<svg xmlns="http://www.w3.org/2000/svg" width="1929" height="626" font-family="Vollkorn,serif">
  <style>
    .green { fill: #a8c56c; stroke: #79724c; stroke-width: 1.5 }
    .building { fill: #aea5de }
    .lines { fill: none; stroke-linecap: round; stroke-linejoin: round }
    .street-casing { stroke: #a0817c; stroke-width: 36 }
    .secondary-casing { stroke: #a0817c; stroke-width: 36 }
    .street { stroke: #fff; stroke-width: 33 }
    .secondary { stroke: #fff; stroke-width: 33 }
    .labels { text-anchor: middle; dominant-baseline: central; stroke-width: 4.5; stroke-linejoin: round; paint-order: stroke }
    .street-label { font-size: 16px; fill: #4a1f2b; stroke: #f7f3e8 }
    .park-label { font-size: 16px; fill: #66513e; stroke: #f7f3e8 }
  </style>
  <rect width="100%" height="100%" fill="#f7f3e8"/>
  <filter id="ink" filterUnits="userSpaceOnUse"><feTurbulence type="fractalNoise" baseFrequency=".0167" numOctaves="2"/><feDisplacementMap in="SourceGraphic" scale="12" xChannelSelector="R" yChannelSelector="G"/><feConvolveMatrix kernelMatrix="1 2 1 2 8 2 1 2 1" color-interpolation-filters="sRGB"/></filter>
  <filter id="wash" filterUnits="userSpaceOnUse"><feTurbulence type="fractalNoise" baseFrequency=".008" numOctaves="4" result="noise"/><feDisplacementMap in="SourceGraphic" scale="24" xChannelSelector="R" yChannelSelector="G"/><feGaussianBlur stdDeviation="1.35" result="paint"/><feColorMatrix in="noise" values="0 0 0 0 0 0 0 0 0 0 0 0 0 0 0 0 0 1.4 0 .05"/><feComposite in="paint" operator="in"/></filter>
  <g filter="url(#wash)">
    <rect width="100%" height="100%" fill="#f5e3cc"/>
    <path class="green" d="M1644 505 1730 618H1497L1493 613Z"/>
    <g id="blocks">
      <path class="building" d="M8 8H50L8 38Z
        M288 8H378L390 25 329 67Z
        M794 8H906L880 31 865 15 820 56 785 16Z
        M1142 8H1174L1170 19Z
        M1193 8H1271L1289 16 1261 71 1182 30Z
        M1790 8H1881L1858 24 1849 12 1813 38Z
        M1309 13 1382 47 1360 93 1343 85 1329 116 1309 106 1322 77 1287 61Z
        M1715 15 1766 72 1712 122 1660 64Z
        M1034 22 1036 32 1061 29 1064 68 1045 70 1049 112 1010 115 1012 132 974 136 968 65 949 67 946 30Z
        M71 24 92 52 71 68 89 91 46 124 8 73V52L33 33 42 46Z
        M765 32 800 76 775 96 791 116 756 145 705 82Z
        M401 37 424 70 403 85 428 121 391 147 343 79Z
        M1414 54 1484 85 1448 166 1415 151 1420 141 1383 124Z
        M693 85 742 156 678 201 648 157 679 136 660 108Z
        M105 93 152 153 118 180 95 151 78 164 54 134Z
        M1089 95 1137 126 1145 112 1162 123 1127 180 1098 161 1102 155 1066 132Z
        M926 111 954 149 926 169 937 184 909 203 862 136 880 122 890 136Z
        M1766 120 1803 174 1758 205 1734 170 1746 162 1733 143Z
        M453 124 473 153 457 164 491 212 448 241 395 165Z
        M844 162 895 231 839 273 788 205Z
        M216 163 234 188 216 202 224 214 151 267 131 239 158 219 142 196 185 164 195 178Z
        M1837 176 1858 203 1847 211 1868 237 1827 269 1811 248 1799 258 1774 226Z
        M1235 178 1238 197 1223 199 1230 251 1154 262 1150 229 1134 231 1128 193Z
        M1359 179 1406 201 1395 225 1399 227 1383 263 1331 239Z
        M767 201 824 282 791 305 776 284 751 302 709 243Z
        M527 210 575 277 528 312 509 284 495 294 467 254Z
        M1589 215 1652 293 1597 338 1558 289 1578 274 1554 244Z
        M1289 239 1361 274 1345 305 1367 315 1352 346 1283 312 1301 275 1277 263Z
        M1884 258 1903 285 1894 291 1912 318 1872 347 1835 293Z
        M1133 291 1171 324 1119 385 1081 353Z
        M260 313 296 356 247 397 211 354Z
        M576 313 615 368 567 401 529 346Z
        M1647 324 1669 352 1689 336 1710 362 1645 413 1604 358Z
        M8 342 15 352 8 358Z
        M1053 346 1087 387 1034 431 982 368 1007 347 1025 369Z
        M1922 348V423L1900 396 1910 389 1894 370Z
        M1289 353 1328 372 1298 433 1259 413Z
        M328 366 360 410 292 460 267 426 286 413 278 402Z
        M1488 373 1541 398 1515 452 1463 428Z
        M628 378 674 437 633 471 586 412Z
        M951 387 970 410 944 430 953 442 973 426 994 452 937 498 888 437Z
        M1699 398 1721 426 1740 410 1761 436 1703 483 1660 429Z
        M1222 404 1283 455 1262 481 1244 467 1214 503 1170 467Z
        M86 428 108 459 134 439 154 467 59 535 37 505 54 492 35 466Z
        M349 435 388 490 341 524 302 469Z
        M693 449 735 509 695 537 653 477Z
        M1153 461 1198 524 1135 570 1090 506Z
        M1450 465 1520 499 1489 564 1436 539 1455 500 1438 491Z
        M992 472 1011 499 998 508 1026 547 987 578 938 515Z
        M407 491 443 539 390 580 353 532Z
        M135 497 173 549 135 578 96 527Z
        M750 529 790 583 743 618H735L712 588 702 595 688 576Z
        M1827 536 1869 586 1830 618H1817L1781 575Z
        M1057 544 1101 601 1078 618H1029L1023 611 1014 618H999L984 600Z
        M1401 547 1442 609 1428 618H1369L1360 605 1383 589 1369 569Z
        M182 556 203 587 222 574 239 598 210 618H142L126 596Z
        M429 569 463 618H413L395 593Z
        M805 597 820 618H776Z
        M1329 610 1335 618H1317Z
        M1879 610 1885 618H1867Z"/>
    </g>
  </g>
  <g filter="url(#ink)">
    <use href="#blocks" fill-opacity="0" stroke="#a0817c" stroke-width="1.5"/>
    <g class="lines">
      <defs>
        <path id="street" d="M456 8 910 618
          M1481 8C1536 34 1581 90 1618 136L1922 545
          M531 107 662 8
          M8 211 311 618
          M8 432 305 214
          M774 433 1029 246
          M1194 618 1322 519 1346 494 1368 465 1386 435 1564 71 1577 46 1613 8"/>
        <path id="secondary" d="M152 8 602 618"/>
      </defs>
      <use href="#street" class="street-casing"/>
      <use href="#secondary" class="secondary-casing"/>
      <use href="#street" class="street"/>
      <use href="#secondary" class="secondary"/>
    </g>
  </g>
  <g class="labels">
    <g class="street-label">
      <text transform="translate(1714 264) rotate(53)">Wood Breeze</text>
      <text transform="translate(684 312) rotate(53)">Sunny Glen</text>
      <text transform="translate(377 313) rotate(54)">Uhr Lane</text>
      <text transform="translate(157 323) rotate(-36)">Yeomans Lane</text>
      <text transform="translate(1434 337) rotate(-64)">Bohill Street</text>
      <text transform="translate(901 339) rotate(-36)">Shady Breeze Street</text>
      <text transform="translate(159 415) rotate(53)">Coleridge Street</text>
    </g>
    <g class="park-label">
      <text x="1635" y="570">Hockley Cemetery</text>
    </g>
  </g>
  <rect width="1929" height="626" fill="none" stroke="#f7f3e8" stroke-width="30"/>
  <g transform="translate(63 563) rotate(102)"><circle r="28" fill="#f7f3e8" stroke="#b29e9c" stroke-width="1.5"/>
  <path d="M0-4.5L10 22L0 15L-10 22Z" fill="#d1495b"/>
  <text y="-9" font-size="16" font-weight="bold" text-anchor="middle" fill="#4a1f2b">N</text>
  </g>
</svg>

TASK PROMPT:
Using the data above, reproduce every line exactly.

ANSWER FOR THE TASK:
<svg xmlns="http://www.w3.org/2000/svg" width="1929" height="626" font-family="Vollkorn,serif">
  <style>
    .green { fill: #a8c56c; stroke: #79724c; stroke-width: 1.5 }
    .building { fill: #aea5de }
    .lines { fill: none; stroke-linecap: round; stroke-linejoin: round }
    .street-casing { stroke: #a0817c; stroke-width: 36 }
    .secondary-casing { stroke: #a0817c; stroke-width: 36 }
    .street { stroke: #fff; stroke-width: 33 }
    .secondary { stroke: #fff; stroke-width: 33 }
    .labels { text-anchor: middle; dominant-baseline: central; stroke-width: 4.5; stroke-linejoin: round; paint-order: stroke }
    .street-label { font-size: 16px; fill: #4a1f2b; stroke: #f7f3e8 }
    .park-label { font-size: 16px; fill: #66513e; stroke: #f7f3e8 }
  </style>
  <rect width="100%" height="100%" fill="#f7f3e8"/>
  <filter id="ink" filterUnits="userSpaceOnUse"><feTurbulence type="fractalNoise" baseFrequency=".0167" numOctaves="2"/><feDisplacementMap in="SourceGraphic" scale="12" xChannelSelector="R" yChannelSelector="G"/><feConvolveMatrix kernelMatrix="1 2 1 2 8 2 1 2 1" color-interpolation-filters="sRGB"/></filter>
  <filter id="wash" filterUnits="userSpaceOnUse"><feTurbulence type="fractalNoise" baseFrequency=".008" numOctaves="4" result="noise"/><feDisplacementMap in="SourceGraphic" scale="24" xChannelSelector="R" yChannelSelector="G"/><feGaussianBlur stdDeviation="1.35" result="paint"/><feColorMatrix in="noise" values="0 0 0 0 0 0 0 0 0 0 0 0 0 0 0 0 0 1.4 0 .05"/><feComposite in="paint" operator="in"/></filter>
  <g filter="url(#wash)">
    <rect width="100%" height="100%" fill="#f5e3cc"/>
    <path class="green" d="M1644 505 1730 618H1497L1493 613Z"/>
    <g id="blocks">
      <path class="building" d="M8 8H50L8 38Z
        M288 8H378L390 25 329 67Z
        M794 8H906L880 31 865 15 820 56 785 16Z
        M1142 8H1174L1170 19Z
        M1193 8H1271L1289 16 1261 71 1182 30Z
        M1790 8H1881L1858 24 1849 12 1813 38Z
        M1309 13 1382 47 1360 93 1343 85 1329 116 1309 106 1322 77 1287 61Z
        M1715 15 1766 72 1712 122 1660 64Z
        M1034 22 1036 32 1061 29 1064 68 1045 70 1049 112 1010 115 1012 132 974 136 968 65 949 67 946 30Z
        M71 24 92 52 71 68 89 91 46 124 8 73V52L33 33 42 46Z
        M765 32 800 76 775 96 791 116 756 145 705 82Z
        M401 37 424 70 403 85 428 121 391 147 343 79Z
        M1414 54 1484 85 1448 166 1415 151 1420 141 1383 124Z
        M693 85 742 156 678 201 648 157 679 136 660 108Z
        M105 93 152 153 118 180 95 151 78 164 54 134Z
        M1089 95 1137 126 1145 112 1162 123 1127 180 1098 161 1102 155 1066 132Z
        M926 111 954 149 926 169 937 184 909 203 862 136 880 122 890 136Z
        M1766 120 1803 174 1758 205 1734 170 1746 162 1733 143Z
        M453 124 473 153 457 164 491 212 448 241 395 165Z
        M844 162 895 231 839 273 788 205Z
        M216 163 234 188 216 202 224 214 151 267 131 239 158 219 142 196 185 164 195 178Z
        M1837 176 1858 203 1847 211 1868 237 1827 269 1811 248 1799 258 1774 226Z
        M1235 178 1238 197 1223 199 1230 251 1154 262 1150 229 1134 231 1128 193Z
        M1359 179 1406 201 1395 225 1399 227 1383 263 1331 239Z
        M767 201 824 282 791 305 776 284 751 302 709 243Z
        M527 210 575 277 528 312 509 284 495 294 467 254Z
        M1589 215 1652 293 1597 338 1558 289 1578 274 1554 244Z
        M1289 239 1361 274 1345 305 1367 315 1352 346 1283 312 1301 275 1277 263Z
        M1884 258 1903 285 1894 291 1912 318 1872 347 1835 293Z
        M1133 291 1171 324 1119 385 1081 353Z
        M260 313 296 356 247 397 211 354Z
        M576 313 615 368 567 401 529 346Z
        M1647 324 1669 352 1689 336 1710 362 1645 413 1604 358Z
        M8 342 15 352 8 358Z
        M1053 346 1087 387 1034 431 982 368 1007 347 1025 369Z
        M1922 348V423L1900 396 1910 389 1894 370Z
        M1289 353 1328 372 1298 433 1259 413Z
        M328 366 360 410 292 460 267 426 286 413 278 402Z
        M1488 373 1541 398 1515 452 1463 428Z
        M628 378 674 437 633 471 586 412Z
        M951 387 970 410 944 430 953 442 973 426 994 452 937 498 888 437Z
        M1699 398 1721 426 1740 410 1761 436 1703 483 1660 429Z
        M1222 404 1283 455 1262 481 1244 467 1214 503 1170 467Z
        M86 428 108 459 134 439 154 467 59 535 37 505 54 492 35 466Z
        M349 435 388 490 341 524 302 469Z
        M693 449 735 509 695 537 653 477Z
        M1153 461 1198 524 1135 570 1090 506Z
        M1450 465 1520 499 1489 564 1436 539 1455 500 1438 491Z
        M992 472 1011 499 998 508 1026 547 987 578 938 515Z
        M407 491 443 539 390 580 353 532Z
        M135 497 173 549 135 578 96 527Z
        M750 529 790 583 743 618H735L712 588 702 595 688 576Z
        M1827 536 1869 586 1830 618H1817L1781 575Z
        M1057 544 1101 601 1078 618H1029L1023 611 1014 618H999L984 600Z
        M1401 547 1442 609 1428 618H1369L1360 605 1383 589 1369 569Z
        M182 556 203 587 222 574 239 598 210 618H142L126 596Z
        M429 569 463 618H413L395 593Z
        M805 597 820 618H776Z
        M1329 610 1335 618H1317Z
        M1879 610 1885 618H1867Z"/>
    </g>
  </g>
  <g filter="url(#ink)">
    <use href="#blocks" fill-opacity="0" stroke="#a0817c" stroke-width="1.5"/>
    <g class="lines">
      <defs>
        <path id="street" d="M456 8 910 618
          M1481 8C1536 34 1581 90 1618 136L1922 545
          M531 107 662 8
          M8 211 311 618
          M8 432 305 214
          M774 433 1029 246
          M1194 618 1322 519 1346 494 1368 465 1386 435 1564 71 1577 46 1613 8"/>
        <path id="secondary" d="M152 8 602 618"/>
      </defs>
      <use href="#street" class="street-casing"/>
      <use href="#secondary" class="secondary-casing"/>
      <use href="#street" class="street"/>
      <use href="#secondary" class="secondary"/>
    </g>
  </g>
  <g class="labels">
    <g class="street-label">
      <text transform="translate(1714 264) rotate(53)">Wood Breeze</text>
      <text transform="translate(684 312) rotate(53)">Sunny Glen</text>
      <text transform="translate(377 313) rotate(54)">Uhr Lane</text>
      <text transform="translate(157 323) rotate(-36)">Yeomans Lane</text>
      <text transform="translate(1434 337) rotate(-64)">Bohill Street</text>
      <text transform="translate(901 339) rotate(-36)">Shady Breeze Street</text>
      <text transform="translate(159 415) rotate(53)">Coleridge Street</text>
    </g>
    <g class="park-label">
      <text x="1635" y="570">Hockley Cemetery</text>
    </g>
  </g>
  <rect width="1929" height="626" fill="none" stroke="#f7f3e8" stroke-width="30"/>
  <g transform="translate(63 563) rotate(102)"><circle r="28" fill="#f7f3e8" stroke="#b29e9c" stroke-width="1.5"/>
  <path d="M0-4.5L10 22L0 15L-10 22Z" fill="#d1495b"/>
  <text y="-9" font-size="16" font-weight="bold" text-anchor="middle" fill="#4a1f2b">N</text>
  </g>
</svg>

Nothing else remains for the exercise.